Process industry historically has been consistent consumer of Stainless steel. Stainless steel is used in wide ranging process industries including Refineries, Petrochemical,Chemicals, Dairy, Power, Textile, Sugar, Food processing, Distilleries, Fertilizer, Cement, Drugs, Paper and pulp and others. This sector mainly consumes 300 series grade of stainless steel. The process and engineering industry requirement has increased over the years and is tied with the health of the general economy and investments in projects. Major share of the consumption within process industry is accounted by Heat exchangers, pressure vessels, reactors and columns etc.

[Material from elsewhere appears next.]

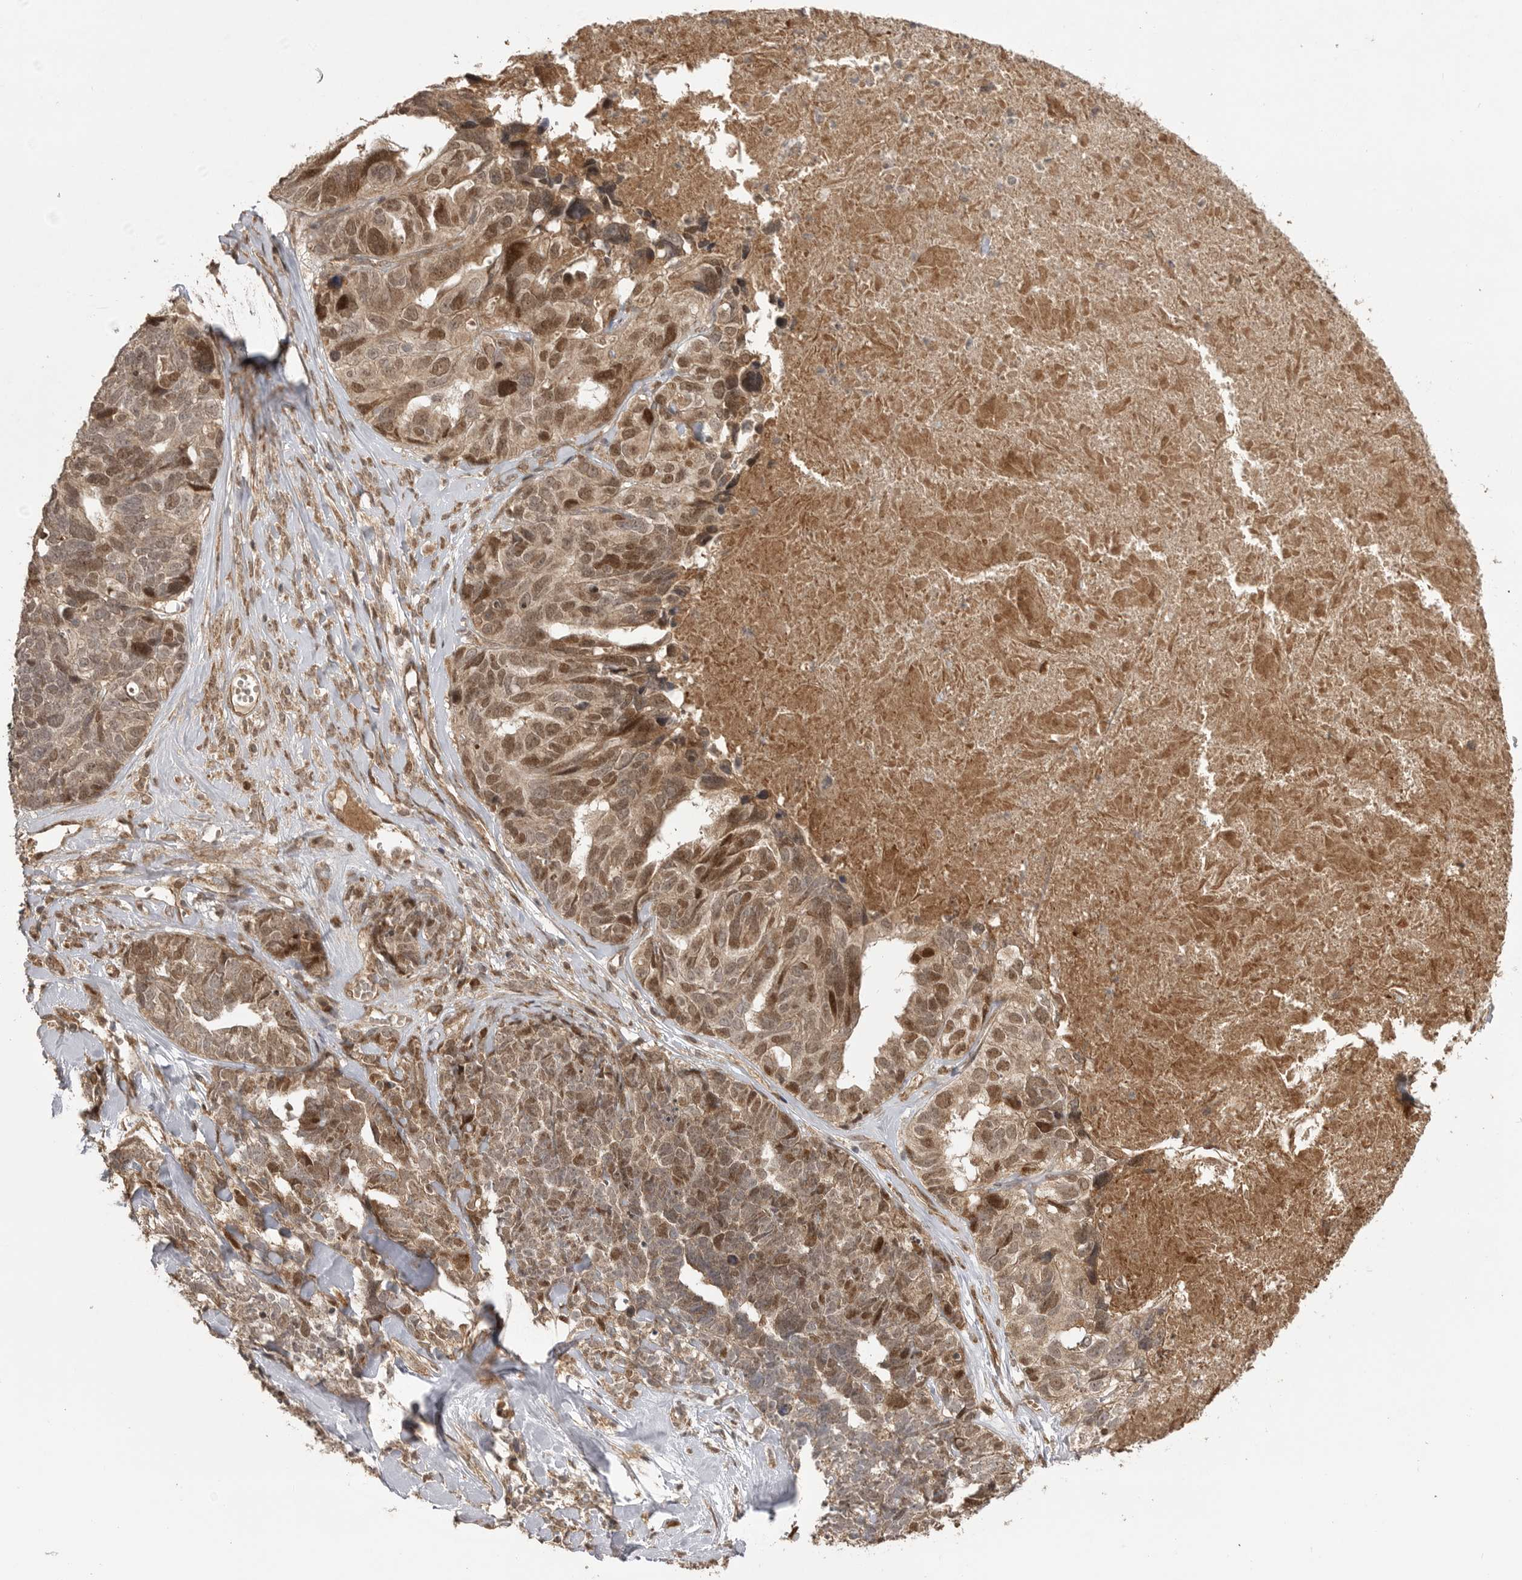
{"staining": {"intensity": "moderate", "quantity": "25%-75%", "location": "nuclear"}, "tissue": "ovarian cancer", "cell_type": "Tumor cells", "image_type": "cancer", "snomed": [{"axis": "morphology", "description": "Cystadenocarcinoma, serous, NOS"}, {"axis": "topography", "description": "Ovary"}], "caption": "Ovarian serous cystadenocarcinoma tissue displays moderate nuclear staining in about 25%-75% of tumor cells", "gene": "BOC", "patient": {"sex": "female", "age": 79}}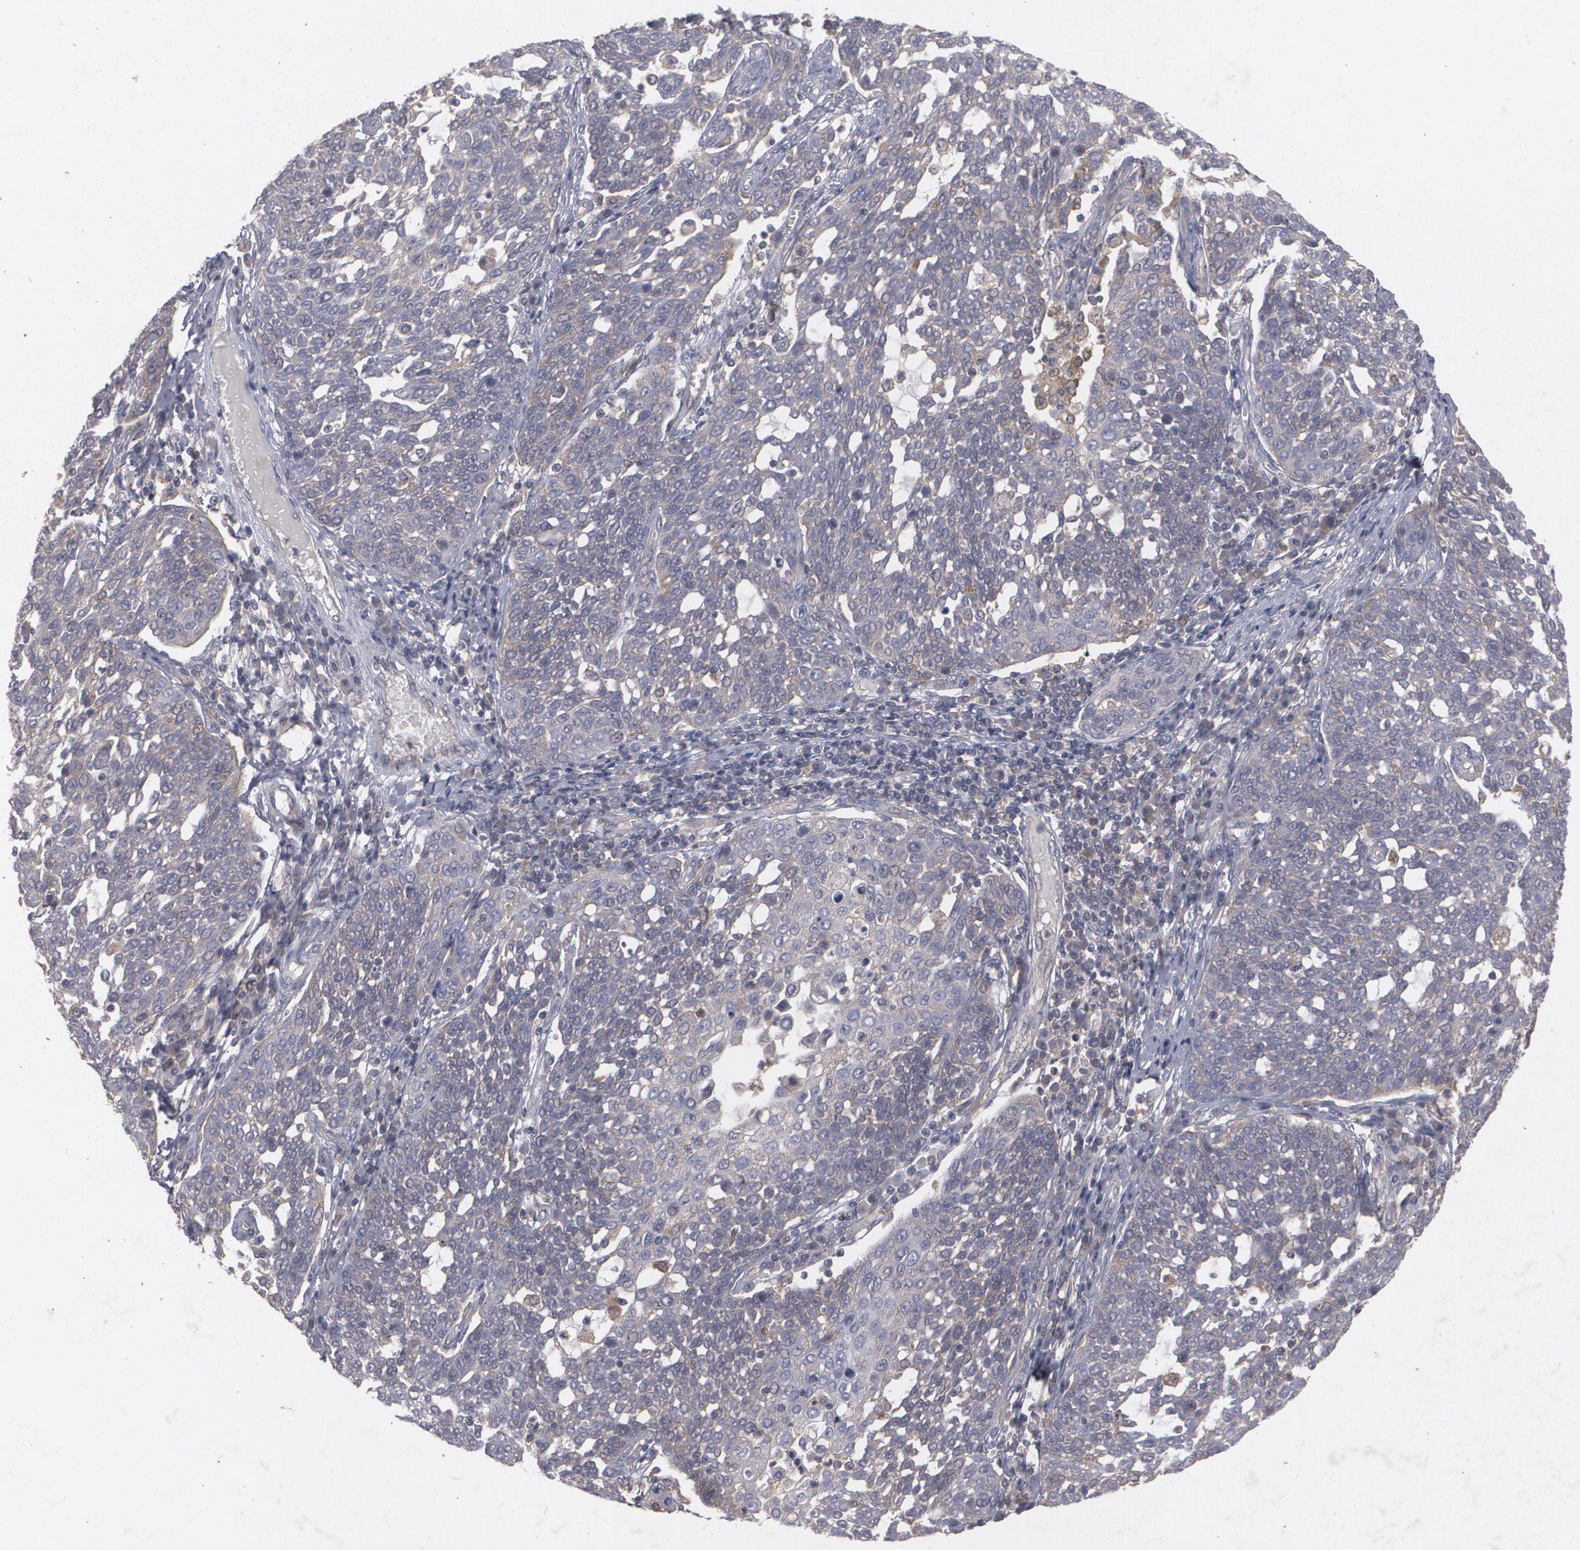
{"staining": {"intensity": "weak", "quantity": "25%-75%", "location": "cytoplasmic/membranous"}, "tissue": "cervical cancer", "cell_type": "Tumor cells", "image_type": "cancer", "snomed": [{"axis": "morphology", "description": "Squamous cell carcinoma, NOS"}, {"axis": "topography", "description": "Cervix"}], "caption": "Protein staining shows weak cytoplasmic/membranous expression in approximately 25%-75% of tumor cells in squamous cell carcinoma (cervical).", "gene": "HTT", "patient": {"sex": "female", "age": 34}}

From being a very insignificant player in the world market about a decade ago to become world third largest producer the Indian market has demonstrated a steady growth in the past years. Maintaining this positive trend will require a lot of marketing and development activities. The efforts should be made to ensure that the use of Stainless Steel in infrastructure should be made mandatory by planning commission and specified in the standards. There is a need to create awareness among designers, specification writers about the benefits of stainless steel to reduce the level of ignorance about the material and thus, create new application areas using the life cycle cost benefits of specifying material.
Some new initiatives taken by our government on building smart cities, focus on improving sanitation & waste management facilities, building new infrastructure are likely to give a strong push to the demand coming from multiple application areas in these projects. For example Indian Railways station redevelopment project is one of the largest transit-oriented development programme of its kind in the world which is likely to generate good demand for stainless steels.
National steel policy released by Ministry of Steel has also emphasized on the concept of life cycle costing while selecting material in projects for long term benefits and stainless steel is likely to be a big winner in some of the key infrastructure projects.
We have a strong and stable government at the centre and sound economic policy. The new GST regime, a major tax reform unfolded from 1st July 2017. We have a young population with 65% below age of 35. All this and huge government spending for Infra sector is very positive for Stainless Steel demand growth going forward.